Third, the authors argue that non‑canonical secretion has two major pathological outputs in PMF. (1) Fibroblast activation: aberrant delivery of collagen precursors, TGF‑β, PDGF, and other matrix‑modulating proteins directly stimulates marrow fibroblasts, accelerating the deposition of insoluble collagen fibers that define myelofibrosis. (2) Immune amplification: extracellular misfolded proteins act as danger‑associated molecular patterns (DAMPs), further stimulating dendritic cells and macrophages to produce IL‑1β, IL‑6, and TNF‑α, thereby reinforcing NFAT activation and sustaining the inflammatory loop.

The paper contrasts this Tmp21‑driven axis with the well‑studied JAK2‑V617F and CALR mutations that dominate current MPN therapeutics. While JAK inhibitors such as ruxolitinib blunt cytokine signaling, they do not address the upstream ER stress or the aberrant secretory pathway. Consequently, the authors propose several therapeutic strategies aimed at Tmp21: (i) RNA‑based knockdown (siRNA or antisense oligonucleotides) to reduce Tmp21 transcription; (ii) small‑molecule inhibitors that disrupt Tmp21‑p24 complex formation or its interaction with COPI/COPII coats; (iii) indirect NFAT inhibition using calcineurin blockers (e.g., cyclosporine A) to lower Tmp21 transcription. They caution, however, that Tmp21 is essential for normal protein trafficking, so any intervention must achieve selective modulation rather than complete ablation to avoid cytotoxicity.

Finally, the manuscript outlines a roadmap for experimental validation. Suggested studies include generating a transgenic mouse with hematopoietic‑specific Tmp21 overexpression to assess collagen deposition and cytokine profiles, and employing CRISPR‑mediated Tmp21 knock‑down in primary PMF patient‑derived fibroblasts to test reversal of fibrotic phenotypes. The authors also advocate for proteomic analyses of extracellular vesicles from PMF marrow cultures to detect signatures of non‑canonical secretion.

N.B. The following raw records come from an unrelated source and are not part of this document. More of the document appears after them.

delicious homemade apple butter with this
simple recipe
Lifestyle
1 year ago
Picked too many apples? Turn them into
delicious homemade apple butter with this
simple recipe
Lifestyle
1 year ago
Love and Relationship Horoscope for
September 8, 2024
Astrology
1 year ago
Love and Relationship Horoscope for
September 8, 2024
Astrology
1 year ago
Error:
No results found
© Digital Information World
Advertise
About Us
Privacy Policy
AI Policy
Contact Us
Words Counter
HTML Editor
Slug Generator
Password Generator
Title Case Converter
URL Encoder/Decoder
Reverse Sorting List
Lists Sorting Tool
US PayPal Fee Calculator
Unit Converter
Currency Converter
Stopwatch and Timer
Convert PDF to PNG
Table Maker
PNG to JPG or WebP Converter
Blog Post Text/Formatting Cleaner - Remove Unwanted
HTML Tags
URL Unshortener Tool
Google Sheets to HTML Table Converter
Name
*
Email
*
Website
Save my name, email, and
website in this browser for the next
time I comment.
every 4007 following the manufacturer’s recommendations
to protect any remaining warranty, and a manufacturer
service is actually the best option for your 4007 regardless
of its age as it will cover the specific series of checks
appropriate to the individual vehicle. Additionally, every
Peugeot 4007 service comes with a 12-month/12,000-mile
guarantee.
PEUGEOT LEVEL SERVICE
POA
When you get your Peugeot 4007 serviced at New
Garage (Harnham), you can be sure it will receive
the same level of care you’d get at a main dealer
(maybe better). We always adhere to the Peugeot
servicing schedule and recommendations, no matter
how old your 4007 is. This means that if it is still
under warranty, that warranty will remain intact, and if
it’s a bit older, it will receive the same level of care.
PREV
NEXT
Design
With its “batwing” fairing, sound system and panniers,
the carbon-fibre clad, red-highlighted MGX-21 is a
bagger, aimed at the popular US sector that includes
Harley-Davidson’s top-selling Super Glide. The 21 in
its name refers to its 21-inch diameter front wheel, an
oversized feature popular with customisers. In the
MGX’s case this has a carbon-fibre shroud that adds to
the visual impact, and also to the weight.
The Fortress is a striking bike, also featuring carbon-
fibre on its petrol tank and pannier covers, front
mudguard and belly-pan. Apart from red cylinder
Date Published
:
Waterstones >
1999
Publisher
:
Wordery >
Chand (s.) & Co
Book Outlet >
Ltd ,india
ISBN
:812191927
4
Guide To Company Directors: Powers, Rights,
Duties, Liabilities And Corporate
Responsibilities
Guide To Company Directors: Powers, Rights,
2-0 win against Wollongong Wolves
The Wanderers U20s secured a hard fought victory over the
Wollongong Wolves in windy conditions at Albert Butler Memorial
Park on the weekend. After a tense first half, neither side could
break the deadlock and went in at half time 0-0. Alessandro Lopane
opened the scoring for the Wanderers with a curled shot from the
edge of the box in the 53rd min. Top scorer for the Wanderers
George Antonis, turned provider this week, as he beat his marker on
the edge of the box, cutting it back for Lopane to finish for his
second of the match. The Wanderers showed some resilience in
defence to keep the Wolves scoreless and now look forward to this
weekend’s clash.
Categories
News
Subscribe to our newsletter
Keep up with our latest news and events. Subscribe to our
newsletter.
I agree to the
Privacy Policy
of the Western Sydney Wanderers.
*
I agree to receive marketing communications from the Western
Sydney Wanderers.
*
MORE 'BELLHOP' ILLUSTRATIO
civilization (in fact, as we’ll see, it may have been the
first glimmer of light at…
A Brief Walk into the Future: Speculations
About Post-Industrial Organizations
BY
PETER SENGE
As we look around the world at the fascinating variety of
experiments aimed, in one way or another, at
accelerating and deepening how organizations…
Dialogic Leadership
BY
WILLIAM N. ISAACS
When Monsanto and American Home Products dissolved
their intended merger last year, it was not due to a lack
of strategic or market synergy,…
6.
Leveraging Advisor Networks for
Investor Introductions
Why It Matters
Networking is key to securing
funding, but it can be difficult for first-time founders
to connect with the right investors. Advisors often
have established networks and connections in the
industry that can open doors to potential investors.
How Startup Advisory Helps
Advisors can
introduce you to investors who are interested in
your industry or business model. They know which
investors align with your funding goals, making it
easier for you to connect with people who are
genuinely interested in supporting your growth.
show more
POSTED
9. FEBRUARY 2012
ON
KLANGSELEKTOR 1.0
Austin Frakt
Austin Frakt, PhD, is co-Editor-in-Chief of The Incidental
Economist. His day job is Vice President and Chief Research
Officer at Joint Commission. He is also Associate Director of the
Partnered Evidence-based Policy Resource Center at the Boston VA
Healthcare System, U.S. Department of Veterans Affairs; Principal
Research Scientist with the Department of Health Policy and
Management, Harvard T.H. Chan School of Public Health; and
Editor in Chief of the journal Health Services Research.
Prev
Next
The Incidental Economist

In summary, the paper posits that Tmp21 acts as a molecular bridge between ER stress and chronic inflammation, driving the fibrotic and cytokine‑rich environment of primary myelofibrosis. By highlighting this previously underappreciated pathway, the authors open new avenues for therapeutic intervention that complement existing JAK‑targeted strategies and may ultimately improve outcomes for patients with advanced MPNs.